Wzięłam w swoje dłonie kubek i razem z Zayn'em poszliśmy na balkon. Siedzieliśmy w ciszy. Chłopak spalił jednego papierosa. Tym razem zapytał czy chcę, ale odmówiłam.

-Ładne masz tutaj widoki. - powiedział rozmarzony.

-W końcu centrum miasta.

-Racja. - przyznał. - Chcesz posiedzieć sama?

-Nie będzie ci to przeszkadzać? - spytałam.

-Nie, to jest jak najbardziej w porządku.

-Dzięki Zayn.

-Powtarzasz się.

-Bo mam powód. - zaśmiałam się.

Nie wiem jak długo tutaj siedziałam, jednak wszystko to, co działo się w środku było słychać również na zewnątrz.

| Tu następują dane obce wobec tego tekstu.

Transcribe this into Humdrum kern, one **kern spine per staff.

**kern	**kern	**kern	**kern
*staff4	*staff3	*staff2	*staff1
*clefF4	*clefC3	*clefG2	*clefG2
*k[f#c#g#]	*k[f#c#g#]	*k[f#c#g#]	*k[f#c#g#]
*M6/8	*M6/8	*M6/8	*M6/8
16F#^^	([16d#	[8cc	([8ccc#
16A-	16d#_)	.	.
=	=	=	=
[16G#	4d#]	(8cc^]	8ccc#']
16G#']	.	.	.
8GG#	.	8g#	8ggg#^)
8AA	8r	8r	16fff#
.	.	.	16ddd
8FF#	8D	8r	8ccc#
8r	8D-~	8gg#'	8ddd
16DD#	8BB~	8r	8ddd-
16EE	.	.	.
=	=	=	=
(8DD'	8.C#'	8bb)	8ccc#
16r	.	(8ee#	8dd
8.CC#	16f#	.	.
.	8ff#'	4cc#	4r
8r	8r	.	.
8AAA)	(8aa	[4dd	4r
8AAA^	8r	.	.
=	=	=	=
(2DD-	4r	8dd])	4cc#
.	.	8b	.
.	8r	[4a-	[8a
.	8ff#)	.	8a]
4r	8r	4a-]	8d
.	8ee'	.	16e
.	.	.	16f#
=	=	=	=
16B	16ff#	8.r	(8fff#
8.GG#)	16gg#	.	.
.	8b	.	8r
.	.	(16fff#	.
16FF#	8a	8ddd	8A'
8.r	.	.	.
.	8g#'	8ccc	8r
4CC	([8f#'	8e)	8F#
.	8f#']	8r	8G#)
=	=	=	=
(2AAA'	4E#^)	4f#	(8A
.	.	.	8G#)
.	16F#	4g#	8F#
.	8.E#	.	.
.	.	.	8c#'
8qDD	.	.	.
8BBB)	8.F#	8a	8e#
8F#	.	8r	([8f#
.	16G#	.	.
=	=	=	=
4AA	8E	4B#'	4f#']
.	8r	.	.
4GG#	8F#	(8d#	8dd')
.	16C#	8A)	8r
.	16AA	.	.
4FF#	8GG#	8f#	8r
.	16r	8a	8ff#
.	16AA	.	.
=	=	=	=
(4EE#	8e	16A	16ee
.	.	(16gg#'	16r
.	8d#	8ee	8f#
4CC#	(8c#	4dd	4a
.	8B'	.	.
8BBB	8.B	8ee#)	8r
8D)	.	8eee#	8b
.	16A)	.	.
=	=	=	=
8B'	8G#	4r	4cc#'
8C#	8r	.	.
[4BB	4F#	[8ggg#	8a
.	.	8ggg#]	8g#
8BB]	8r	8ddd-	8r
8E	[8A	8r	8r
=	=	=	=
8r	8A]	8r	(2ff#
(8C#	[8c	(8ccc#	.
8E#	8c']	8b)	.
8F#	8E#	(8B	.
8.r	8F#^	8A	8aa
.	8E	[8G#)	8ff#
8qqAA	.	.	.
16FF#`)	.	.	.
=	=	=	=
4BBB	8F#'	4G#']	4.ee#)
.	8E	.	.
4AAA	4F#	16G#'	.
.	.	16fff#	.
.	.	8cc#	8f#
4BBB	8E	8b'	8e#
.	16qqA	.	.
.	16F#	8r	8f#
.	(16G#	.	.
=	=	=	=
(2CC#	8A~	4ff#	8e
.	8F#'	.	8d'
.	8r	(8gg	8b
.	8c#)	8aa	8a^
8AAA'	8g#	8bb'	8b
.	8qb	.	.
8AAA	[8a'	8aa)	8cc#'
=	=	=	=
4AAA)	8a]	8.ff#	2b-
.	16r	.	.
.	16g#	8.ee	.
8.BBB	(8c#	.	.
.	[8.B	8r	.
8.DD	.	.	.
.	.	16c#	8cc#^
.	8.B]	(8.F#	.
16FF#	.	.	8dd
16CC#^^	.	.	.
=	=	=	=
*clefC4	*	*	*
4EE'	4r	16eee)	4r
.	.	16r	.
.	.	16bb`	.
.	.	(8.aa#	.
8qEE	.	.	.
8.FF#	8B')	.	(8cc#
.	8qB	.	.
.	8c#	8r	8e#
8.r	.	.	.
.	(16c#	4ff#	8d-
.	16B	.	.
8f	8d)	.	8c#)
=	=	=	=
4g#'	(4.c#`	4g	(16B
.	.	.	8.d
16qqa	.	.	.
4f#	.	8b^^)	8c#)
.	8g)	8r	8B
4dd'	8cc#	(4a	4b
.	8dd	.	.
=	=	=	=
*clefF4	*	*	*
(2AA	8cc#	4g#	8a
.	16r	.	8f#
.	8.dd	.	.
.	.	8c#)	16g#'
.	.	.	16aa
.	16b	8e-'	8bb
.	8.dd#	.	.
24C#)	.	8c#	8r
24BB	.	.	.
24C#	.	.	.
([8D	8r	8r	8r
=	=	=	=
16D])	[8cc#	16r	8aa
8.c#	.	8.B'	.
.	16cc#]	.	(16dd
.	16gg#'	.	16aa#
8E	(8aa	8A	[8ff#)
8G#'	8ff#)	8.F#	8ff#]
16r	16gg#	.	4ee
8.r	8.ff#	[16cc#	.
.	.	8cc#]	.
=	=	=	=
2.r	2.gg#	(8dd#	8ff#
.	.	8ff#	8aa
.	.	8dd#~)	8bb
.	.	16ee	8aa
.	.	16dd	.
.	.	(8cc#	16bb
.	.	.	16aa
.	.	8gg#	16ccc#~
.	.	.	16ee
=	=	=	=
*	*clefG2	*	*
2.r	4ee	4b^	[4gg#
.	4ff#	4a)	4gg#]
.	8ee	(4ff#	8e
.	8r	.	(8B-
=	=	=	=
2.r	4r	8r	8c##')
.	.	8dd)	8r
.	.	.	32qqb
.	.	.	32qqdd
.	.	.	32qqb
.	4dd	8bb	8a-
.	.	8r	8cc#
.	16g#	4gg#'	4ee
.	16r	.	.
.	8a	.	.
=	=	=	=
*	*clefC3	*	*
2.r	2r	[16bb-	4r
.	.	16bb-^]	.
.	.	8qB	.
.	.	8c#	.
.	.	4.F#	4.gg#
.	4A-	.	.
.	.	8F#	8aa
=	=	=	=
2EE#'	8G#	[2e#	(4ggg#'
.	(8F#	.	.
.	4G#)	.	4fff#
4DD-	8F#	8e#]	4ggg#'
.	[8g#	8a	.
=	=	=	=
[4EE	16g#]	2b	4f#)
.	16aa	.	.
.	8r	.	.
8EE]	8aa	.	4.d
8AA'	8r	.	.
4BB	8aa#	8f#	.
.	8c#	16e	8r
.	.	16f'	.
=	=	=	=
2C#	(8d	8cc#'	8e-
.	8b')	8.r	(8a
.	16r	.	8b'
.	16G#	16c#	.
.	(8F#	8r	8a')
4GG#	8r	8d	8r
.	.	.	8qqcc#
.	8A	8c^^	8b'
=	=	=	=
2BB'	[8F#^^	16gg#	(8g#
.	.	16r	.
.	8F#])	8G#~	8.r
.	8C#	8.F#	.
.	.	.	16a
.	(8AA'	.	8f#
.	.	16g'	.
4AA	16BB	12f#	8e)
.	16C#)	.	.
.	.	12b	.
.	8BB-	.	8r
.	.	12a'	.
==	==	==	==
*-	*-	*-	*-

Zapewne dlatego, że balkon był lekko otwarty, ale to dobrze.

-Jak ona się czuje? - zapytała Perrie.

-Jest z nią lepiej i to o wiele. Silna z niej dziewczyna.

-To dobrze. - powiedziała.

-Ja, Louis Tomlinson, powiadam wam, że zajmuję jako pierwszy toaletę.

-Ja drugi! - krzyknął Liam. - Harry miałeś porozmawiać ze Scarlett. - powiedział.

-Nie ma jej w domu. Obszukałem już wszystkie pokoje.

-To spytaj Zayn'a. - powiedział. Oni są tacy tępi czy naprawdę nie widzą otwartych drzwi balkonowych?

-Zayn, Zayn, Zayn!

-Czego chcesz?! - warknął.

-Spokojnie stary, chciałem cię zapytać gdzie jest Scarlett?

-Na balkonie.

-Dzięki.

-Styles? - powiedział Zayn i wszystko na chwilę ucichło. - Musisz się postarać, idź i walcz o nią matole.

Słychać było jak drzwi od balkonu lekko skrzypią. Po chwili koło mnie usiadł Harry. Jednak nic sobie z tego nie robiłam. Dalej patrzyłam przed siebie, nie zwracając na niego najmniejszej uwagi. Po dłuższej ciszy Harry westchnął.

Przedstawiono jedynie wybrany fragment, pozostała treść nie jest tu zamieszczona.